● **EXERCISE TASKS**
1 > List the departments named in the author affiliations of the paper header on TTN and calcium in human PMNs.
2 > In which journal, and on what date, was the paper on TTN and calcium in human PMNs published?
3 > Pick up the abstract on TTN-induced calcium changes in human PMNs right after its last sentence, and keep writing it.

● **SOURCE PASSAGE**

++++++

Research

Intracellular calcium changes induced by the endozepine triakontatetraneuropeptide in human polymorphonuclear leukocytes: role of protein kinase C and effect of calcium channel blockers

Franca Marino¹ , Marco Cosentino¹ , Marco Ferrari¹ , Simona Cattaneo¹ , Giuseppina Frigo¹ , Anna M Fietta² , Sergio Lecchini¹ and Gian Mario Frigo³

¹  Department of Clinical Medicine, Section of Experimental and Clinical Pharmacology, University of Insubria, Varese, Italy

²  Department of Hematological, Pneumological and Cardiovascular Sciences, University of Pavia, Pavia, Italy

³  Department of Internal Medicine and Therapeutics, Section of Pharmacology and Toxicology, University of Pavia, Pavia, Italy

author email corresponding author email

Cell Communication and Signaling 2004, 2:6doi:10.1186/1478-811X-2-6

Published:	30 June 2004

Abstract

Background

The endozepine triakontatetraneuropeptide (TTN) induces intracellular calcium ([Ca⁺⁺]_i) changes followed by activation in human polymorphonuclear leukocytes (PMNs). The present study was undertaken to investigate the role of protein kinase (PK) C in the modulation of the response to TTN by human PMNs, and to examine the pharmacology of TTN-induced Ca⁺⁺ entry through the plasma membrane of these cells.

++++++

● **DATA**
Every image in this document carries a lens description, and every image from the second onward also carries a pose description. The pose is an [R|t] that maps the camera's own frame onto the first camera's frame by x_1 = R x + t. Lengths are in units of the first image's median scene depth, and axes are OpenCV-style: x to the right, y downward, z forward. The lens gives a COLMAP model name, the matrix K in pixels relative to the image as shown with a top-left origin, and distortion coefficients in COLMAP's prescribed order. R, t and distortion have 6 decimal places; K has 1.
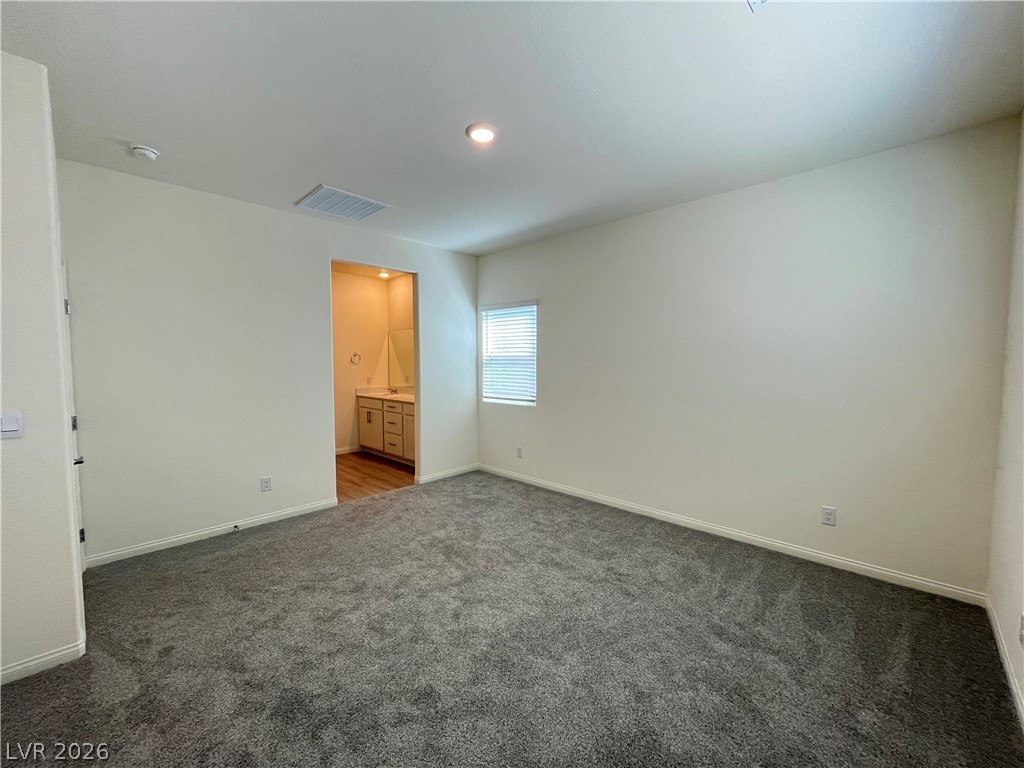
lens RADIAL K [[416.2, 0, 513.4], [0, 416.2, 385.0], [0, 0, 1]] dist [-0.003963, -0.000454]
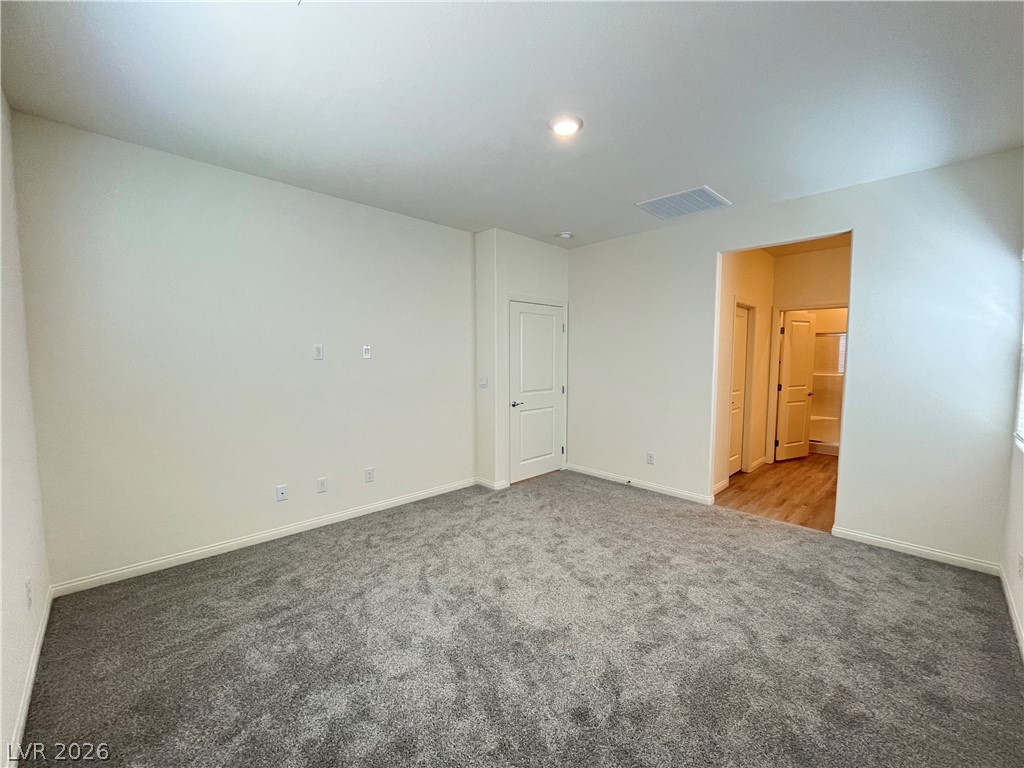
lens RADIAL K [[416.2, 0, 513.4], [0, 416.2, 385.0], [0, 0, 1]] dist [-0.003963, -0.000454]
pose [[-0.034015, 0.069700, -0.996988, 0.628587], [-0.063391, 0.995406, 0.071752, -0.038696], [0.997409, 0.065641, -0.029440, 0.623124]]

++++++

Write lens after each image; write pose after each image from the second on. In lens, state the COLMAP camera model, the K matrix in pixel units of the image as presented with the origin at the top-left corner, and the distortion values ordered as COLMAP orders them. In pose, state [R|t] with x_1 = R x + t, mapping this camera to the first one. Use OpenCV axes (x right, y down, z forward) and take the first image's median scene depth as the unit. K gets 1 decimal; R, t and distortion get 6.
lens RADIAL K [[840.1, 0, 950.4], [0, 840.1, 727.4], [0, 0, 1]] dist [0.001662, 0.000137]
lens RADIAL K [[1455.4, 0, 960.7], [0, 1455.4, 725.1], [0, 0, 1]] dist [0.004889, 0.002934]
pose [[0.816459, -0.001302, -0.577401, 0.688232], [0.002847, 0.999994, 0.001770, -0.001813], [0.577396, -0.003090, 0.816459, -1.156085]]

++++++

● **RESULTS IN ORDER**
1 >
Department of Clinical Medicine, Section of Experimental and Clinical Pharmacology (University of Insubria, Varese, Italy)
Department of Hematological, Pneumological and Cardiovascular Sciences (University of Pavia, Pavia, Italy)
Department of Internal Medicine and Therapeutics, Section of Pharmacology and Toxicology (University of Pavia, Pavia, Italy)

2 > Cell Communication and Signaling, published 30 June 2004.

3 >
Results

The PKC activator 12-O-tetradecanoylphorbol-13-acetate (PMA) concentration-dependently inhibited TTN-induced [Ca⁺⁺]_i rise, and this effect was reverted by the PKC inhibitors rottlerin (partially) and Ro 32-0432 (completely). PMA also inhibited TTN-induced IL-8 mRNA expression. In the absence of PMA, however, rottlerin (but not Ro 32-0432) per se partially inhibited TTN-induced [Ca⁺⁺]_i rise. The response of [Ca⁺⁺]_i to TTN was also sensitive to mibefradil and flunarizine (T-type Ca⁺⁺-channel blockers), but not to nifedipine, verapamil (L-type) or ω-conotoxin GVIA (N-type). In agreement with this observation, PCR analysis showed the expression in human PMNs of the mRNA for all the α1 subunits of T-type Ca⁺⁺ channels (namely, α1G, α1H, and α1I).

Conclusions

In human PMNs TTN activates PKC-modulated pathways leading to Ca⁺⁺ entry possibly through T-type Ca⁺⁺ channels.